--- DATASET EXCERPTS Enclosed Below ---
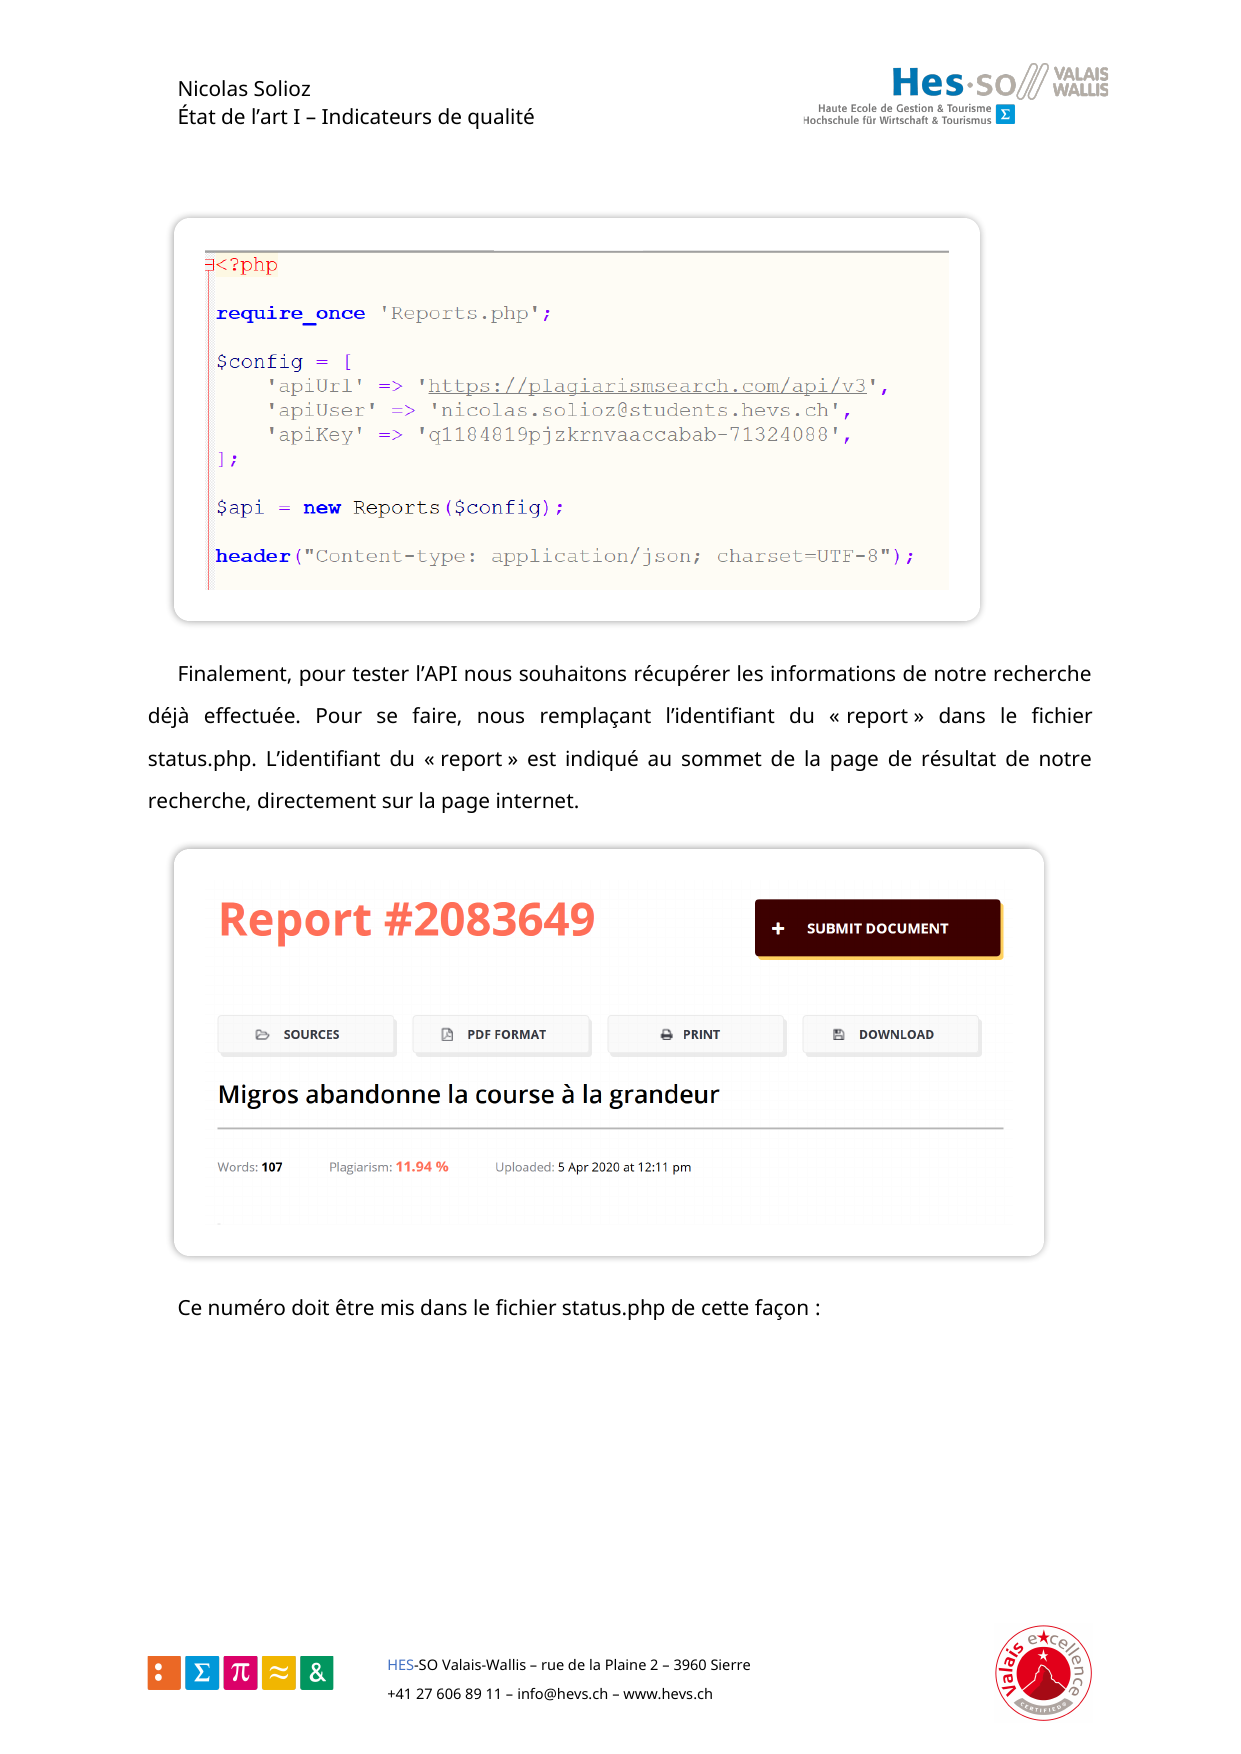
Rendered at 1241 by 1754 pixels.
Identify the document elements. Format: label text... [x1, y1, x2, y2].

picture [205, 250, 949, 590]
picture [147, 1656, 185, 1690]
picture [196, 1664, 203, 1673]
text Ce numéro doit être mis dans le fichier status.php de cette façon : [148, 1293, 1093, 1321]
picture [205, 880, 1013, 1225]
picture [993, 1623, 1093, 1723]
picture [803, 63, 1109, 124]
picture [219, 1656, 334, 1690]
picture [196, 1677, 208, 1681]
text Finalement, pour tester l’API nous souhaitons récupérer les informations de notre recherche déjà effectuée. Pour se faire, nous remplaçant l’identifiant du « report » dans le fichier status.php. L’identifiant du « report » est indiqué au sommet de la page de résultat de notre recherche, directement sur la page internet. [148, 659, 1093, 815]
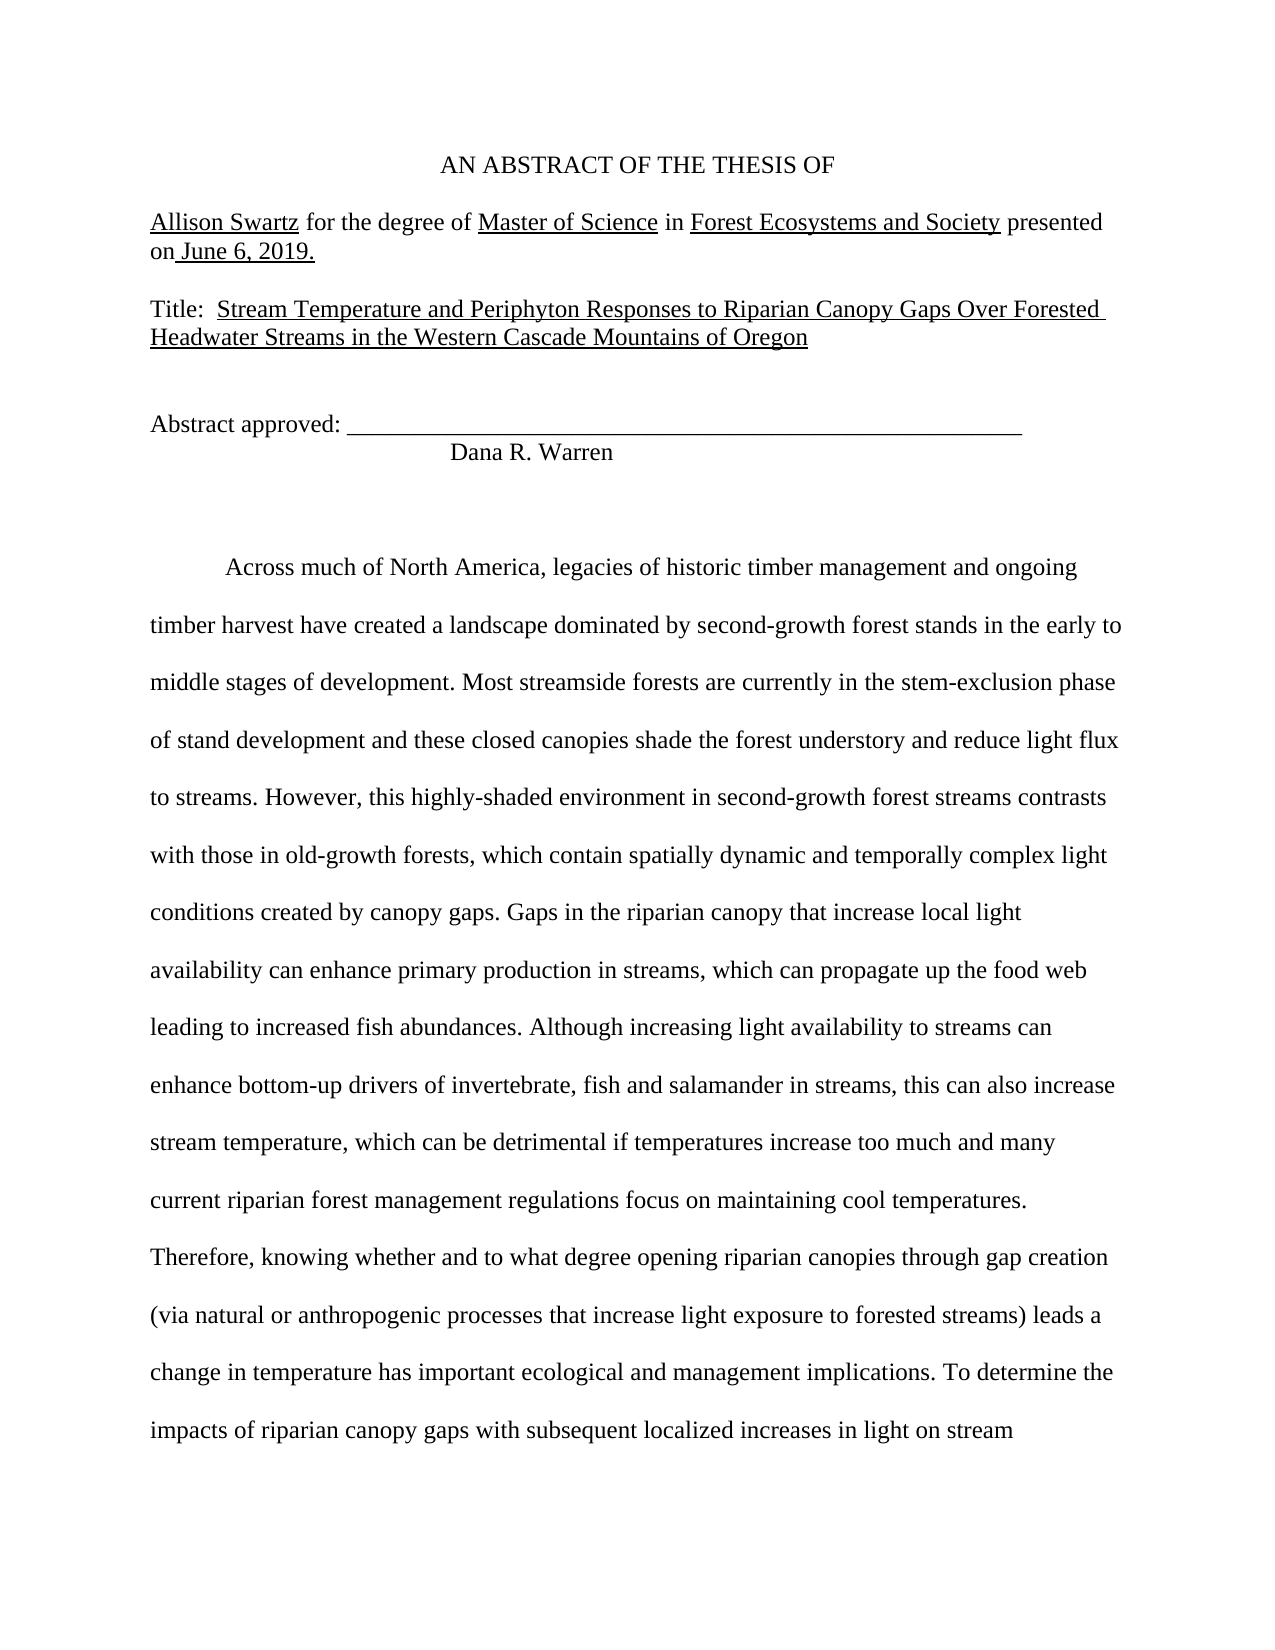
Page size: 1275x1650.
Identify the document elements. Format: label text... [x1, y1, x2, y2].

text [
--- End of Enclosed DATASET EXCERPTS ---
• [INSTRUCTION] Copy out the data above exactly, except the pictures.

• [RESULT BELOW]
Rendered at 1241 by 1754 pixels.
Identify the document elements. Format: label text... [x1, y1, x2, y2].

picture [205, 250, 949, 590]
picture [147, 1656, 185, 1690]
picture [196, 1664, 203, 1673]
text Ce numéro doit être mis dans le fichier status.php de cette façon : [148, 1293, 1093, 1321]
picture [205, 880, 1013, 1225]
picture [993, 1623, 1093, 1723]
picture [803, 63, 1109, 124]
picture [219, 1656, 334, 1690]
picture [196, 1677, 208, 1681]
text Finalement, pour tester l’API nous souhaitons récupérer les informations de notre recherche déjà effectuée. Pour se faire, nous remplaçant l’identifiant du « report » dans le fichier status.php. L’identifiant du « report » est indiqué au sommet de la page de résultat de notre recherche, directement sur la page internet. [148, 659, 1093, 815]
Page size: 1275x1650.
Identify the document elements. Format: label text... [x1, y1, x2, y2].

text [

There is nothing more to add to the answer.